● **Quoted passage**:
Considered in themselves, intrinsically, we do not regard mental events as having location. The imprecision of our locational judgments here is a mark of this. Second, to allow that consciousness can be roughly located is not to grant it the full panoply of spatial predications. We still do not get predications of shape, size, dimensionality and so on. And this shows that such spatiality as we do allow to mental matters is of a second-class and derivative nature.

One would think that a person claiming expertise in the understanding of human subjectivity would take some interest in the products of that subjectivity -- like philosophy, literature, music and the other arts, but many scientists are too busy playing with rats in their laboratories to be bothered with such trivia. One psychoanalyst-torturer asked me, in all seriousness: "Kierkegaard, who's that?"

● **Data under study**:

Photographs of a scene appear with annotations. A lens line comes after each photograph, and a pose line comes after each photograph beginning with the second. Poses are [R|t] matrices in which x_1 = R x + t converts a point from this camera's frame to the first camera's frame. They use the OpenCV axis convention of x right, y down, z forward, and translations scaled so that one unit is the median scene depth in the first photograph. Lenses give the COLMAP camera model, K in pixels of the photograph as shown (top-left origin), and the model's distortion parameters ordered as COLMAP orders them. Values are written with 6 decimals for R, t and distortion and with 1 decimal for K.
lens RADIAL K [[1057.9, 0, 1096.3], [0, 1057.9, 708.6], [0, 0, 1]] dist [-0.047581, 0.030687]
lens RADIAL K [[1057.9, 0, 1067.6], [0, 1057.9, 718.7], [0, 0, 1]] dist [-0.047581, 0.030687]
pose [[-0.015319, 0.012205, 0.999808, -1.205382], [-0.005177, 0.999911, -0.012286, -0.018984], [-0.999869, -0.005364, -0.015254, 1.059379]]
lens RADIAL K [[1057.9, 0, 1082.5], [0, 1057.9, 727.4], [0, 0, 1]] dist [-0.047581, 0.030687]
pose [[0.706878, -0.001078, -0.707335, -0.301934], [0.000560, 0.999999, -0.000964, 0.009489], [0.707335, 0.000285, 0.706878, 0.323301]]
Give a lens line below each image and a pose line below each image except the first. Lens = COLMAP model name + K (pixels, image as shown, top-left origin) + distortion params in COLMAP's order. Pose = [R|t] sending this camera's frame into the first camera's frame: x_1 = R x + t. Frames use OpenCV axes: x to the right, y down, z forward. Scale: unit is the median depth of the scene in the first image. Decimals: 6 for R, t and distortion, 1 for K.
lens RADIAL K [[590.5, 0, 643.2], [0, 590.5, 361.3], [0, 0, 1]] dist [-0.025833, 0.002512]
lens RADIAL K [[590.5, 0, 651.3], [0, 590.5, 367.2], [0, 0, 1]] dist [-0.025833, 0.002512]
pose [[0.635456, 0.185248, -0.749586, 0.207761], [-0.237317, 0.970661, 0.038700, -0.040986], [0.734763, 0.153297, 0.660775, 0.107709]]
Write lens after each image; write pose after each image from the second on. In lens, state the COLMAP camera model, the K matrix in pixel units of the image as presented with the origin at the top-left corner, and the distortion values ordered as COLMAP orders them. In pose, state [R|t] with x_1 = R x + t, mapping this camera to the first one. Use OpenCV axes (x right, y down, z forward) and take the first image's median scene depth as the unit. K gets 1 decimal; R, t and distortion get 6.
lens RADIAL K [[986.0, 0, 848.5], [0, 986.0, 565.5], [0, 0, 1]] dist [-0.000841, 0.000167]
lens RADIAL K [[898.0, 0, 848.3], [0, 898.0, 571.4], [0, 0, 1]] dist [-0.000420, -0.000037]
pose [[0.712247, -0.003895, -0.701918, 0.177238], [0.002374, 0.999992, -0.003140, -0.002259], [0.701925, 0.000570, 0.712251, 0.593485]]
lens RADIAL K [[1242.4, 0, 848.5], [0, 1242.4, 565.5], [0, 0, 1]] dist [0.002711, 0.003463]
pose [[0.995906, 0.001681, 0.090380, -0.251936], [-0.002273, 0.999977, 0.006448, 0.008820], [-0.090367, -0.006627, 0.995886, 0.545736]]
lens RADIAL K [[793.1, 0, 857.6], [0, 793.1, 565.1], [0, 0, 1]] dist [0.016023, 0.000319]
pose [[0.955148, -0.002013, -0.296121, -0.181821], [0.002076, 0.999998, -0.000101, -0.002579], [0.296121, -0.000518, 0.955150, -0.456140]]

● **Exercise aim**: From the quoted passage, extract the stretch from "Considered in themselves, intrinsically, we" through "and derivative nature." word for word.

● **Result**:
Considered in themselves, intrinsically, we do not regard mental events as having location. The imprecision of our locational judgments here is a mark of this. Second, to allow that consciousness can be roughly located is not to grant it the full panoply of spatial predications. We still do not get predications of shape, size, dimensionality and so on. And this shows that such spatiality as we do allow to mental matters is of a second-class and derivative nature.